■ SELECTED EXCERPT ■

········

Kenya Airports Authority v Baseline Architects,Tamcom Associates,Ferradon Associates & Costwise Associates [2015] KEHC 8198 (KLR) | Arbitration Agreements | Esheria

Kenya Airports Authority v Baseline Architects,Tamcom Associates,Ferradon Associates & Costwise Associates [2015] KEHC 8198 (KLR)

Full Case Text

REPUBLIC OF KENYA

IN THE HIGH COURT OF KENYA AT NAIROBI

MILIMANI LAW COURTS

COMMERCIAL & ADMIRALTY DIVISION

MISC. APPLICATION NO. 513 OF 2013

IN THE MATTER OF THE ARBITRATION ACT NO. 1995 AND THE ARBITRATION RULES

AND

IN THE MATTER OF AN ARBITRATION

BETWEEN

KENYA AIRPORTS AUTHORITY...............................APPLICANT

VERSUS

BASELINE ARCHITECTS........................….....1ST RESPONDENT

TAMCOM ASSOCIATES................................2ND RESPONDENT

FERRADON ASSOCIATES...............................3RD RESPONDENT

COSTWISE ASSOCIATES................................4TH RESPONDENT

RULING

INTRODUCTION

The Application before the Court is the Applicant’s Originating Summons dated 5th December 2013and filed on 6th December 2013. It is expressed to be brought under Sections 17 (6) and (7) of the Arbitration Act 1995 (Act No. 4 of 1995) and Rules 3 (1) of the Arbitration Rules. It sought the following orders:-

This Honourable Court be pleased to set aside the Arbitral Tribunal’s finding on jurisdiction as set out in Paragraphs 54-57 of the preliminary award dated 12th March, 2013 and delivered on 16th July 2013 on account of the binding decision of the Court of appeal in Davies & Another vs Ministry [1973] E.A 463, which as early as 1973 declared Clause A.7 of the Fourth Schedule to the Architects & Quantity Surveyors Act ultra vires, unlawful and of no effect in law.

This Honourable Court be pleased to set aside the Arbitral Tribunal’s ruling on jurisdiction dated 13th November 2013 in view of the binding decision of the Court of appeal in Davies & Another vs Ministry [1973] E.A 463, which as early as 1973 declared Clause A.7 of the Fourth Schedule to the Architects & Quantity Surveyors Act ultra vires, unlawful and of no effect in law.

This Honourable Court be pleased to decide on the matter of jurisdiction.

This Honourable Court be pleased to make further or other Order(s) it may deem necessary in the interests of justice.

The costs of this application be provided for.

THE APPLICANT’S CASE

The application is premised on the grounds stated therein and is supported by the Affidavit of VICTOR ARIKA, the Acting Corporation Secretary of the Applicant and sworn on 5th December 2013. The Applicant also filed written submissions dated 28th October 2014 on 30th October 2014 in support of the application.

········

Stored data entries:
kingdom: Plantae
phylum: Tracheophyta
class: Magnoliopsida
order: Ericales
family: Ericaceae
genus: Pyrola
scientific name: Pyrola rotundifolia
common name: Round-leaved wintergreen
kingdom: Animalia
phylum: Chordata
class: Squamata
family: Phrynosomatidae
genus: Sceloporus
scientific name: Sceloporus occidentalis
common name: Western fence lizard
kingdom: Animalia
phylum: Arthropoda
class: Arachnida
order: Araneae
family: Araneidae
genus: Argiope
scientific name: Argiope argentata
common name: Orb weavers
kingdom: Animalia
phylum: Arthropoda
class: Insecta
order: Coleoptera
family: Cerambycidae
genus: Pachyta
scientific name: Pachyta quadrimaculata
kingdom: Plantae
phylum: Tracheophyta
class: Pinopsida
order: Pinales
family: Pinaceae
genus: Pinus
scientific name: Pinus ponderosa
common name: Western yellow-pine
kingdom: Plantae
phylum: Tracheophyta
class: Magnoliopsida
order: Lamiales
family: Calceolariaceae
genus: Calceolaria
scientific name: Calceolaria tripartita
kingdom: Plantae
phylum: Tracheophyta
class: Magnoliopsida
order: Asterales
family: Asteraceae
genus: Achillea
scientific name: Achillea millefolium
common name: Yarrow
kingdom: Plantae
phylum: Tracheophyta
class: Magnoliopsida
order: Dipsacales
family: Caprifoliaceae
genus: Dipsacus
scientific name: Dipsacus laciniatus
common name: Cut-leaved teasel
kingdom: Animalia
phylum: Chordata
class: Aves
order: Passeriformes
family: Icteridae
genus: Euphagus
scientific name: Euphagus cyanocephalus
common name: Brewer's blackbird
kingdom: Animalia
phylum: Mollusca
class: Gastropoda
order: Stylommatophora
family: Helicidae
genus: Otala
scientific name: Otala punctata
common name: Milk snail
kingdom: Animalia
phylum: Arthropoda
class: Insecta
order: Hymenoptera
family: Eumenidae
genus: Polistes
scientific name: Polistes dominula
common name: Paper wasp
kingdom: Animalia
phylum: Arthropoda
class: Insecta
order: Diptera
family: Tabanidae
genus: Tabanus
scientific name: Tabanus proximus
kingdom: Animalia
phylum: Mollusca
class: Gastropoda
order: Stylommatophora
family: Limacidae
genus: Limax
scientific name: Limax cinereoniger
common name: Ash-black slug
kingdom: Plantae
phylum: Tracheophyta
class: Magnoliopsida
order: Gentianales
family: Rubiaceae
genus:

········

■ PROBLEM REQUIREMENTS ■
Reproduce the passage of the court ruling between "This Honourable Court be pleased to decide" and "be provided for.", inclusive. The material above stands apart from the court ruling.

■ THE REPLY ■
This Honourable Court be pleased to decide on the matter of jurisdiction.

This Honourable Court be pleased to make further or other Order(s) it may deem necessary in the interests of justice.

The costs of this application be provided for.